Based on communication obtained by the AFT, a clarification that there would be no second $3,000 payment didn’t reach teachers at Morris until well into the second semester.

The district admits there was confusion.

District attorney Mike Saldaña argued during a public hearing Monday that those teachers should not receive that money, based largely on AFT’s lateness in filing their grievance.

He said they were well aware of the situation by the summer — the group in fact told The Monitor it was considering a grievance in August — but did not actually file a grievance until mid-October, inspired by a non-AFT teacher successfully winning her grievance on the same matter.

Local grievance policy requires employees to file grievances within 15 days of them becoming aware of the situation prompting it.
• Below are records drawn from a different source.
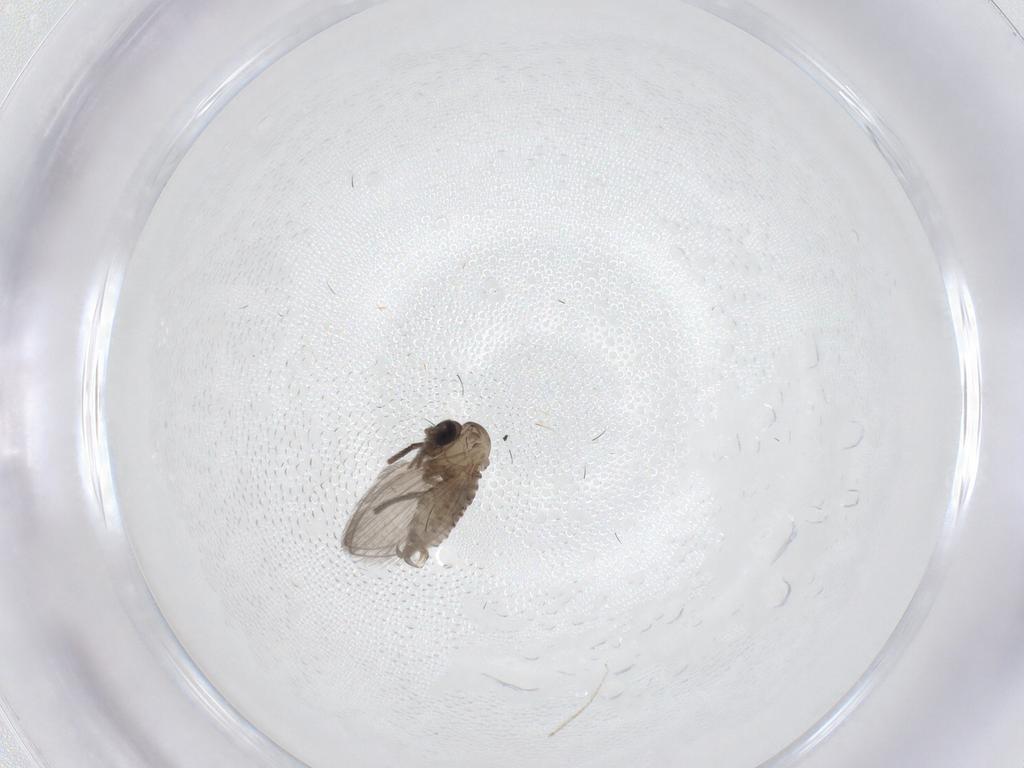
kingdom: Animalia
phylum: Arthropoda
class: Insecta
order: Diptera
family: Psychodidae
“Clearly it is not timely. They were aware of the situation. The danger is, in our opinion, they have not shown good cause for not being timely. And that is really the issue of timeliness,” Saldaña said.
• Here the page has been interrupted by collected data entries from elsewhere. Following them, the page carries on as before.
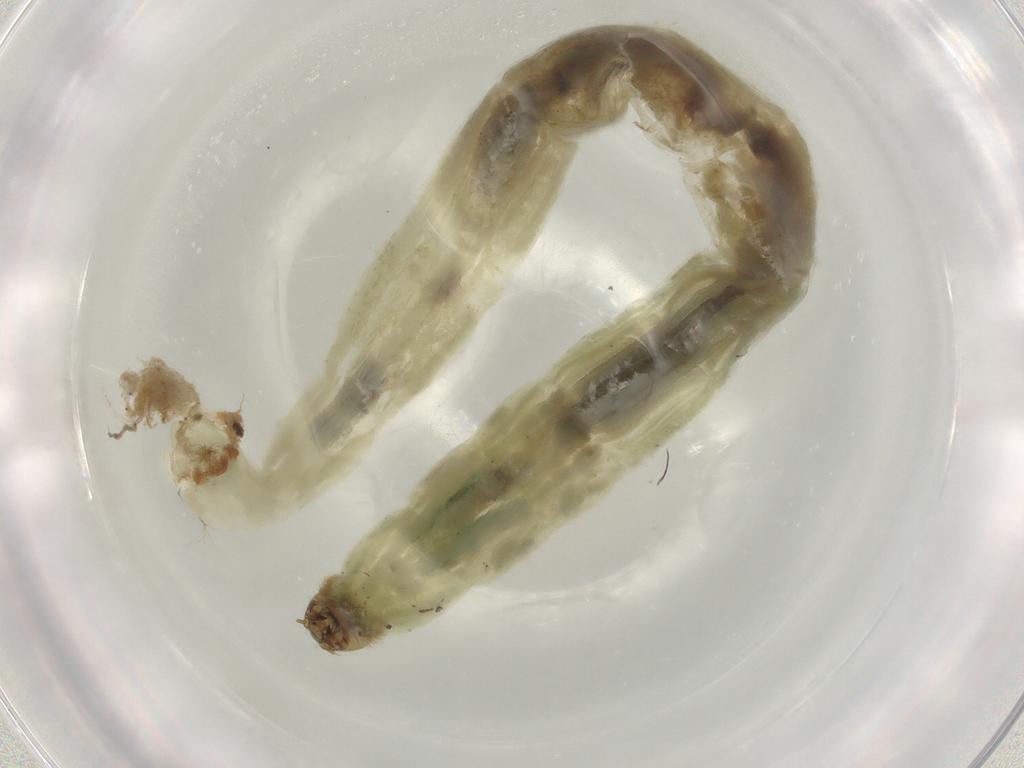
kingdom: Animalia
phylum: Arthropoda
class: Insecta
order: Diptera
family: Chironomidae
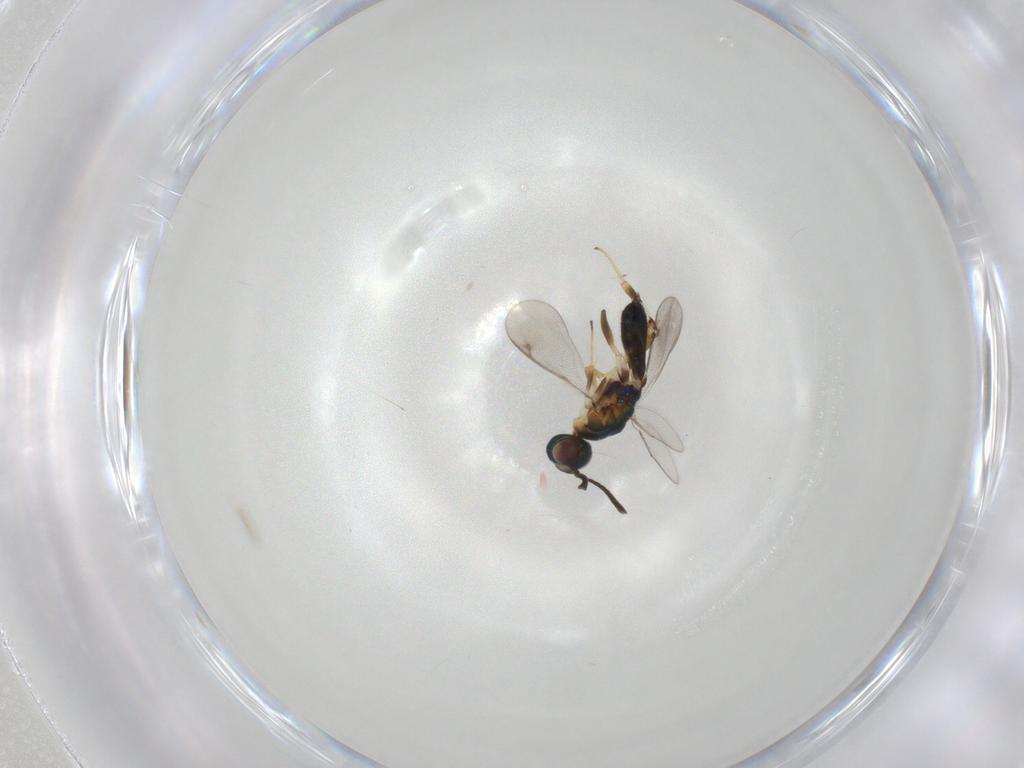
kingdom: Animalia
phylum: Arthropoda
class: Insecta
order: Hymenoptera
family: Eupelmidae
Trustee Sam Saldivar noted that policy says grievances may be dismissed on the grounds of timeliness, but that the board has previously overlooked those deadlines on at least one occasion.

Saldaña said that doing so and siding with the AFT could be a potentially complicated move from a legal and financial perspective.

“There will be significant budgetary issues as well that need to be considered,” Saldaña said. “And … the other issue that I have is limiting it to say the teachers at Morris or limiting it to AFT could create another group of individuals and could create an equal protection situation argument on behalf of other teachers that are similarly situated.”

The district previously told The Monitor that about 15 educators at Morris taught through the program last year. District-wide, that number was about 220 employees.

McAllen AFT President Sylvia Tanguma, who pleaded the teachers’ case Monday, largely scoffed at the timeliness argument.

Those teachers, she said, “worked the work” and deserve to be paid for it.

“They were told that they were going to get $3,000 per semester, not just verbally, but we have it in writing,” she said. “So it should have never gotten to this fact, the fact that they have to come and file a grievance for work that they did. It should have never been there.”

Tanguma said those Morris teachers — some of whom were in the audience — were depending on their second payment, and that siding against them would impact morale.

“This is not a way that you are going to recruit or retain high quality teachers,” she said.